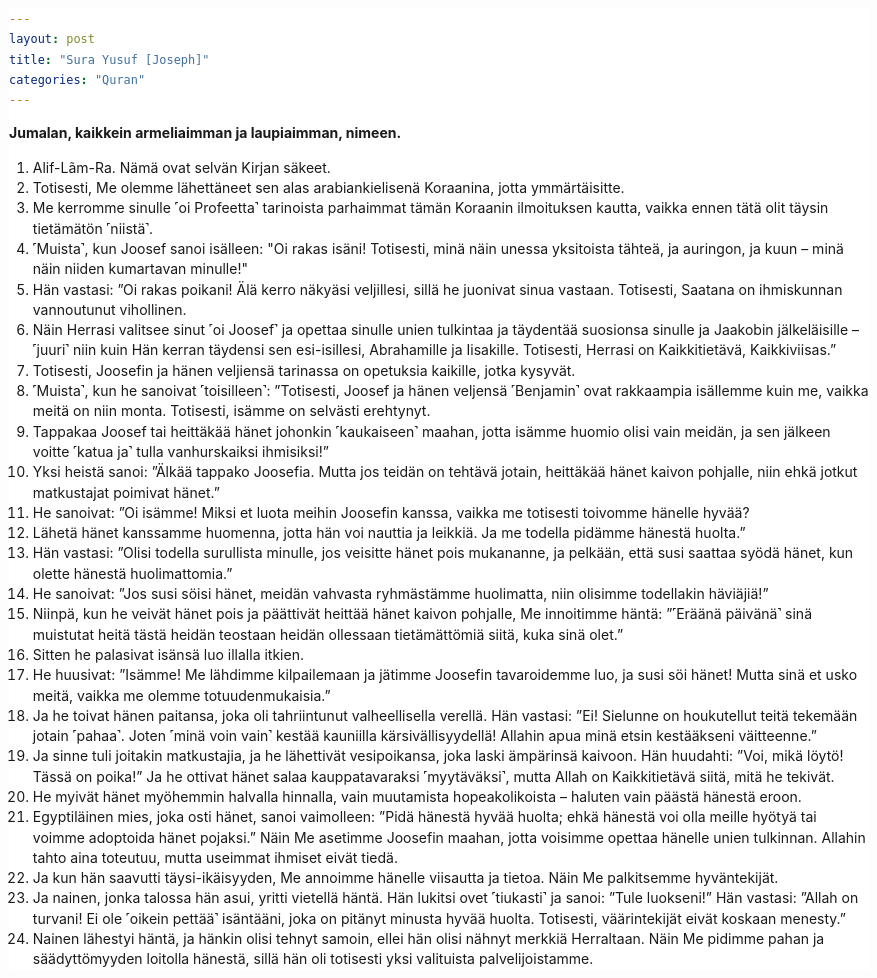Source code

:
 ```yaml
---
layout: post
title: "Sura Yusuf [Joseph]"
categories: "Quran"
---
```


**Jumalan, kaikkein armeliaimman ja laupiaimman, nimeen.**

1. Alif-Lãm-Ra. Nämä ovat selvän Kirjan säkeet.
2. Totisesti, Me olemme lähettäneet sen alas arabiankielisenä Koraanina, jotta ymmärtäisitte.
3. Me kerromme sinulle ˹oi Profeetta˺ tarinoista parhaimmat tämän Koraanin ilmoituksen kautta, vaikka ennen tätä olit täysin tietämätön ˹niistä˺.
4. ˹Muista˺, kun Joosef sanoi isälleen: "Oi rakas isäni! Totisesti, minä näin unessa yksitoista tähteä, ja auringon, ja kuun – minä näin niiden kumartavan minulle!"
5. Hän vastasi: ”Oi rakas poikani! Älä kerro näkyäsi veljillesi, sillä he juonivat sinua vastaan. Totisesti, Saatana on ihmiskunnan vannoutunut vihollinen.
6. Näin Herrasi valitsee sinut ˹oi Joosef˺ ja opettaa sinulle unien tulkintaa ja täydentää suosionsa sinulle ja Jaakobin jälkeläisille – ˹juuri˺ niin kuin Hän kerran täydensi sen esi-isillesi, Abrahamille ja Iisakille. Totisesti, Herrasi on Kaikkitietävä, Kaikkiviisas.”
7. Totisesti, Joosefin ja hänen veljiensä tarinassa on opetuksia kaikille, jotka kysyvät.
8. ˹Muista˺, kun he sanoivat ˹toisilleen˺: ”Totisesti, Joosef ja hänen veljensä ˹Benjamin˺ ovat rakkaampia isällemme kuin me, vaikka meitä on niin monta. Totisesti, isämme on selvästi erehtynyt.
9. Tappakaa Joosef tai heittäkää hänet johonkin ˹kaukaiseen˺ maahan, jotta isämme huomio olisi vain meidän, ja sen jälkeen voitte ˹katua ja˺ tulla vanhurskaiksi ihmisiksi!”
10. Yksi heistä sanoi: ”Älkää tappako Joosefia. Mutta jos teidän on tehtävä jotain, heittäkää hänet kaivon pohjalle, niin ehkä jotkut matkustajat poimivat hänet.”
11. He sanoivat: ”Oi isämme! Miksi et luota meihin Joosefin kanssa, vaikka me totisesti toivomme hänelle hyvää?
12. Lähetä hänet kanssamme huomenna, jotta hän voi nauttia ja leikkiä. Ja me todella pidämme hänestä huolta.”
13. Hän vastasi: ”Olisi todella surullista minulle, jos veisitte hänet pois mukananne, ja pelkään, että susi saattaa syödä hänet, kun olette hänestä huolimattomia.”
14. He sanoivat: ”Jos susi söisi hänet, meidän vahvasta ryhmästämme huolimatta, niin olisimme todellakin häviäjiä!”
15. Niinpä, kun he veivät hänet pois ja päättivät heittää hänet kaivon pohjalle, Me innoitimme häntä: ”˹Eräänä päivänä˺ sinä muistutat heitä tästä heidän teostaan heidän ollessaan tietämättömiä siitä, kuka sinä olet.”
16. Sitten he palasivat isänsä luo illalla itkien.
17. He huusivat: ”Isämme! Me lähdimme kilpailemaan ja jätimme Joosefin tavaroidemme luo, ja susi söi hänet! Mutta sinä et usko meitä, vaikka me olemme totuudenmukaisia.”
18. Ja he toivat hänen paitansa, joka oli tahriintunut valheellisella verellä. Hän vastasi: ”Ei! Sielunne on houkutellut teitä tekemään jotain ˹pahaa˺. Joten ˹minä voin vain˺ kestää kauniilla kärsivällisyydellä! Allahin apua minä etsin kestääkseni väitteenne.”
19. Ja sinne tuli joitakin matkustajia, ja he lähettivät vesipoikansa, joka laski ämpärinsä kaivoon. Hän huudahti: ”Voi, mikä löytö! Tässä on poika!” Ja he ottivat hänet salaa kauppatavaraksi ˹myytäväksi˺, mutta Allah on Kaikkitietävä siitä, mitä he tekivät.
20. He myivät hänet myöhemmin halvalla hinnalla, vain muutamista hopeakolikoista – haluten vain päästä hänestä eroon.
21. Egyptiläinen mies, joka osti hänet, sanoi vaimolleen: ”Pidä hänestä hyvää huolta; ehkä hänestä voi olla meille hyötyä tai voimme adoptoida hänet pojaksi.” Näin Me asetimme Joosefin maahan, jotta voisimme opettaa hänelle unien tulkinnan. Allahin tahto aina toteutuu, mutta useimmat ihmiset eivät tiedä.
22. Ja kun hän saavutti täysi-ikäisyyden, Me annoimme hänelle viisautta ja tietoa. Näin Me palkitsemme hyväntekijät.
23. Ja nainen, jonka talossa hän asui, yritti vietellä häntä. Hän lukitsi ovet ˹tiukasti˺ ja sanoi: ”Tule luokseni!” Hän vastasi: ”Allah on turvani! Ei ole ˹oikein pettää˺ isäntääni, joka on pitänyt minusta hyvää huolta. Totisesti, väärintekijät eivät koskaan menesty.”
24. Nainen lähestyi häntä, ja hänkin olisi tehnyt samoin, ellei hän olisi nähnyt merkkiä Herraltaan. Näin Me pidimme pahan ja säädyttömyyden loitolla hänestä, sillä hän oli totisesti yksi valituista palvelijoistamme.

**Exercise directions:** Both end lines included, restate word for word the lines above from the line with "3. Me kerromme" to the line with "12. Lähetä hänet", and nothing else.

**Expected answer:**
3. Me kerromme sinulle ˹oi Profeetta˺ tarinoista parhaimmat tämän Koraanin ilmoituksen kautta, vaikka ennen tätä olit täysin tietämätön ˹niistä˺.
4. ˹Muista˺, kun Joosef sanoi isälleen: "Oi rakas isäni! Totisesti, minä näin unessa yksitoista tähteä, ja auringon, ja kuun – minä näin niiden kumartavan minulle!"
5. Hän vastasi: ”Oi rakas poikani! Älä kerro näkyäsi veljillesi, sillä he juonivat sinua vastaan. Totisesti, Saatana on ihmiskunnan vannoutunut vihollinen.
6. Näin Herrasi valitsee sinut ˹oi Joosef˺ ja opettaa sinulle unien tulkintaa ja täydentää suosionsa sinulle ja Jaakobin jälkeläisille – ˹juuri˺ niin kuin Hän kerran täydensi sen esi-isillesi, Abrahamille ja Iisakille. Totisesti, Herrasi on Kaikkitietävä, Kaikkiviisas.”
7. Totisesti, Joosefin ja hänen veljiensä tarinassa on opetuksia kaikille, jotka kysyvät.
8. ˹Muista˺, kun he sanoivat ˹toisilleen˺: ”Totisesti, Joosef ja hänen veljensä ˹Benjamin˺ ovat rakkaampia isällemme kuin me, vaikka meitä on niin monta. Totisesti, isämme on selvästi erehtynyt.
9. Tappakaa Joosef tai heittäkää hänet johonkin ˹kaukaiseen˺ maahan, jotta isämme huomio olisi vain meidän, ja sen jälkeen voitte ˹katua ja˺ tulla vanhurskaiksi ihmisiksi!”
10. Yksi heistä sanoi: ”Älkää tappako Joosefia. Mutta jos teidän on tehtävä jotain, heittäkää hänet kaivon pohjalle, niin ehkä jotkut matkustajat poimivat hänet.”
11. He sanoivat: ”Oi isämme! Miksi et luota meihin Joosefin kanssa, vaikka me totisesti toivomme hänelle hyvää?
12. Lähetä hänet kanssamme huomenna, jotta hän voi nauttia ja leikkiä. Ja me todella pidämme hänestä huolta.”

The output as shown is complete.